The lines wanted are those in the data below that include "post".

Stored records —
::::

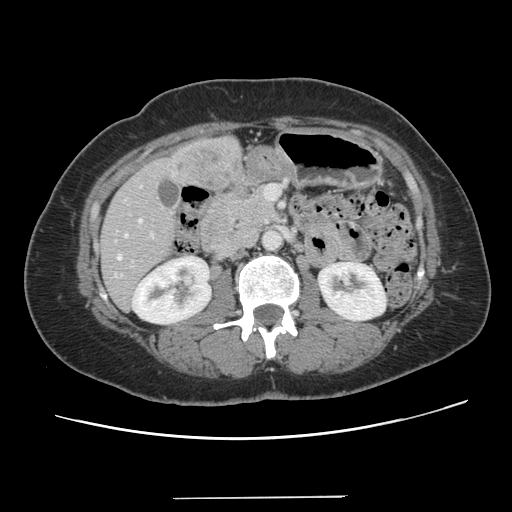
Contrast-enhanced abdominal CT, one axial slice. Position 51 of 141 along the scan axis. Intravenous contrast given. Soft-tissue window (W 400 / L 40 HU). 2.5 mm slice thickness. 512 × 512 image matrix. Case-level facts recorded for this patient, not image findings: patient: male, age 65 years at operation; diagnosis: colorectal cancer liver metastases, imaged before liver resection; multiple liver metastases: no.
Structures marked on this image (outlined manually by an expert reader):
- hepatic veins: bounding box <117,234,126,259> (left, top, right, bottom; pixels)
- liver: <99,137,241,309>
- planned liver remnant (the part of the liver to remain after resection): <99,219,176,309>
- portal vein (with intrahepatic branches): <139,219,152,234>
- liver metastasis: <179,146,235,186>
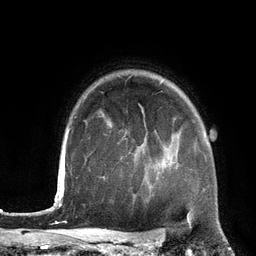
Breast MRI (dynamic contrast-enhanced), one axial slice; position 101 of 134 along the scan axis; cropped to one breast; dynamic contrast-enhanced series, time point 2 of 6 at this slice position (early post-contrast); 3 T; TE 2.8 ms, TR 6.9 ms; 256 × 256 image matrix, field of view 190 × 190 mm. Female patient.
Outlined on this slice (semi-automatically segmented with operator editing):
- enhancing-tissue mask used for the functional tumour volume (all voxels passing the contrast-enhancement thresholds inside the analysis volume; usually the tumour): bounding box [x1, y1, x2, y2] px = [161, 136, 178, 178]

::::

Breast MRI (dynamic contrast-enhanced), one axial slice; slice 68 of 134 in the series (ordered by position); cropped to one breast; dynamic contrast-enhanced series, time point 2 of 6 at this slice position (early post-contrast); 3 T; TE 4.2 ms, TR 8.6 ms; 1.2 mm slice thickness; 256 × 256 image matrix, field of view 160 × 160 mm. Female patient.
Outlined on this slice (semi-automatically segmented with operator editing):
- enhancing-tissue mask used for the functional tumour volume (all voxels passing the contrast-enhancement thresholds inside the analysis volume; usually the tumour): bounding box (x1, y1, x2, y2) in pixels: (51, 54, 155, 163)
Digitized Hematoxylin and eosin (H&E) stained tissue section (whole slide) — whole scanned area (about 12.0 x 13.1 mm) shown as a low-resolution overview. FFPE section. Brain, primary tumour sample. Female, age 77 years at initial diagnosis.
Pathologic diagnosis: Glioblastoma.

::::

SOLVED PROBLEM —
Breast MRI (dynamic contrast-enhanced), one axial slice; position 101 of 134 along the scan axis; cropped to one breast; dynamic contrast-enhanced series, time point 2 of 6 at this slice position (early post-contrast); 3 T; TE 2.8 ms, TR 6.9 ms; 256 × 256 image matrix, field of view 190 × 190 mm. Female patient.
Breast MRI (dynamic contrast-enhanced), one axial slice; slice 68 of 134 in the series (ordered by position); cropped to one breast; dynamic contrast-enhanced series, time point 2 of 6 at this slice position (early post-contrast); 3 T; TE 4.2 ms, TR 8.6 ms; 1.2 mm slice thickness; 256 × 256 image matrix, field of view 160 × 160 mm. Female patient.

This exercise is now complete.